Ana Maria Maya, especialista do programa de Alimentação Saudável e Sustentável do Instituto de Defesa de Consumidores (Idec), pontua estratégias que já existem no Brasil e podem ser amplificadas a um contexto nacional. “Existem feiras e sacolões populares, e alguns estados adotam estratégias de ‘cestas verdes’. Além da cesta básica, as pessoas recebem frutas e verduras que são adquiridas nas centrais de abastecimento da cidade. Alguns locais também dão subsídios para esse tipo de alimento e conseguem reduzir o valor”.
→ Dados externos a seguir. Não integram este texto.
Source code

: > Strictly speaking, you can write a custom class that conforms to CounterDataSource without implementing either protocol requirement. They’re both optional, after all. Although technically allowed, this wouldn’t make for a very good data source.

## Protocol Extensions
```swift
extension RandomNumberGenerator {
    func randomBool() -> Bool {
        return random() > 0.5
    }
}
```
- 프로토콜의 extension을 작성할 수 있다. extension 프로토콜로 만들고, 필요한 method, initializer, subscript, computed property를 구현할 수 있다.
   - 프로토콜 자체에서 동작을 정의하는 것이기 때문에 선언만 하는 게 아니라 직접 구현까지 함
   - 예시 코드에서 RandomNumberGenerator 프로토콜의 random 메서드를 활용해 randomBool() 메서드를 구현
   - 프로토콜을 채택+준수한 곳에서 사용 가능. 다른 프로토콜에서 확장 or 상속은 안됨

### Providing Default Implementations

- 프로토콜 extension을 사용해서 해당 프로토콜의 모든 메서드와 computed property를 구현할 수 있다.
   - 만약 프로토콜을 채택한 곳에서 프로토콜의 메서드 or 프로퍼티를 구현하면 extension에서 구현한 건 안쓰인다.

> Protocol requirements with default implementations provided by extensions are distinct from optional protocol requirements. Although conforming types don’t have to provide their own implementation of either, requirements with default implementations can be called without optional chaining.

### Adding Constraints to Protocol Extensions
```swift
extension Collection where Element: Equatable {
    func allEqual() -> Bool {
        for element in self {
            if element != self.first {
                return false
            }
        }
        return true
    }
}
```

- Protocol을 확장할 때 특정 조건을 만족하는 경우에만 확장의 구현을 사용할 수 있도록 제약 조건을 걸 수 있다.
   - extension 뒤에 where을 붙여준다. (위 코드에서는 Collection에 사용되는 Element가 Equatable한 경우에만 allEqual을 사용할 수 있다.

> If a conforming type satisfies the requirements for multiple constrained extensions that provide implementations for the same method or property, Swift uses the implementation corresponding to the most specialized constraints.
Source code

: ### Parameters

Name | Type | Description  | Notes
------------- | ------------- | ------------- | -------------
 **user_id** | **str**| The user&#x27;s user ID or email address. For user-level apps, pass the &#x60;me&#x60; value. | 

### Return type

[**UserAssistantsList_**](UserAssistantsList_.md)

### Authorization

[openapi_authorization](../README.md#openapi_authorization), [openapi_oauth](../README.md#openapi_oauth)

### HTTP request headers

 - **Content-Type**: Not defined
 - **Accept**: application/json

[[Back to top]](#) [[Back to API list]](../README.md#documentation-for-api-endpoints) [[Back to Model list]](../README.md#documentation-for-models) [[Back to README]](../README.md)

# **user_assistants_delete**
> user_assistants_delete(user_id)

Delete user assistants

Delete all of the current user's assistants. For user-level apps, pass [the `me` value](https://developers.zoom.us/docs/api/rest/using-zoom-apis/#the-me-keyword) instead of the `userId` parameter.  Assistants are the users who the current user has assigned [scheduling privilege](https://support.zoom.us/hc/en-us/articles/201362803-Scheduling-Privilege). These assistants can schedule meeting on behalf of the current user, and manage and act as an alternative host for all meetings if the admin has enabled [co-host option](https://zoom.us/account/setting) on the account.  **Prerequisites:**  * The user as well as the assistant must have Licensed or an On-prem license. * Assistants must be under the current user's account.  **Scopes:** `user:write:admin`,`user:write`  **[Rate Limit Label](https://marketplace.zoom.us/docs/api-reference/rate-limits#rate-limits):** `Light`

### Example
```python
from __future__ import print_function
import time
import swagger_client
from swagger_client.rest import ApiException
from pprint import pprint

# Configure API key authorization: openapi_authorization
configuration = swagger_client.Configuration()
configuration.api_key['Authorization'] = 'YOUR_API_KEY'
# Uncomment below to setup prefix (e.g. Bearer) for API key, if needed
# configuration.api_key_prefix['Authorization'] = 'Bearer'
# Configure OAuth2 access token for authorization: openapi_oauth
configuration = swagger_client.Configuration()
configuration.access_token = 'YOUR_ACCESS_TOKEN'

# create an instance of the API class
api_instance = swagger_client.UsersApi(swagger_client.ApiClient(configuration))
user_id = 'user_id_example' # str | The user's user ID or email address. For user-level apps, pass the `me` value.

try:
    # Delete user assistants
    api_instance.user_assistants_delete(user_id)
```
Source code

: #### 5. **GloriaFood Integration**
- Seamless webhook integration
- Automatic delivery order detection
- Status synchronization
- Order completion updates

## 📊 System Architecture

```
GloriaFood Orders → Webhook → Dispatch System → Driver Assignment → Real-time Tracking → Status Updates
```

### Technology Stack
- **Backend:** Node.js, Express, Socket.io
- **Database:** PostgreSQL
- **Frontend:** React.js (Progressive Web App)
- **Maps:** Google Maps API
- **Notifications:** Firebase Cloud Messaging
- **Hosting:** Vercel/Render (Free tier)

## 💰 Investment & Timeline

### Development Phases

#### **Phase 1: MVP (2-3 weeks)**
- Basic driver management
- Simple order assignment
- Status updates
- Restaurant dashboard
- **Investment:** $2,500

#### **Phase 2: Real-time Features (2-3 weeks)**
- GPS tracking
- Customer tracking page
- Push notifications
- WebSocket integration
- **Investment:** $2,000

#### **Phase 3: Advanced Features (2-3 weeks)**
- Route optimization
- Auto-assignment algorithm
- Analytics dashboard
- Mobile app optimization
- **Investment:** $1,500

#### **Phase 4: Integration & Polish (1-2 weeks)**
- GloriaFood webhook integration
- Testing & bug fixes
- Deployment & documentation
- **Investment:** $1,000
No caso dos consumidores, Ana Maria recomenda comprar alimentos em feiras ou sacolões, em vez de supermercados, já que geralmente os produtos adquiridos diretamente dos produtores são mais baratos. “Outra dica é dar preferência aos alimentos da estação”, afirma.
Em relação ao poder público, Izabella cita algumas experiências pontuais de cidades como Nova York. “Criaram estratégias de taxação dos alimentos ultraprocessados e redução dos preços dos produtos in natura. Essas estratégias combinadas são ideais”, opina.
Frutas, verduras e legumes são alimentos ricos em nutrientes, vitaminas e fitoquímicos, ressalta Izabella. “Além disso, são alimentos de baixa caloria, que vão ajudar a prevenir doenças cardiovasculares, diabetes e a própria obesidade”.
Ana Maria também destaca a importância da alimentação saudável. “Quando olhamos para o cenário do Brasil, de redução no consumo desses alimentos, vemos que ele vem acompanhado de doenças crônicas não transmissíveis e do excesso de peso. O impacto da redução é uma piora na saúde da população. Isso acontece em todas as faixas etárias”.
A especialista do Idec lembra ainda que a obesidade infantil cresceu no País — os atendimentos ambulatoriais de crianças e adolescentes com a doença subiram cerca de 430% em oito anos, segundo o Ministério da Saúde —, com sérias consequências negativas. “No futuro, teremos mais adultos adoecidos. Isso vai impactar tanto o sistema de saúde quanto a economia.”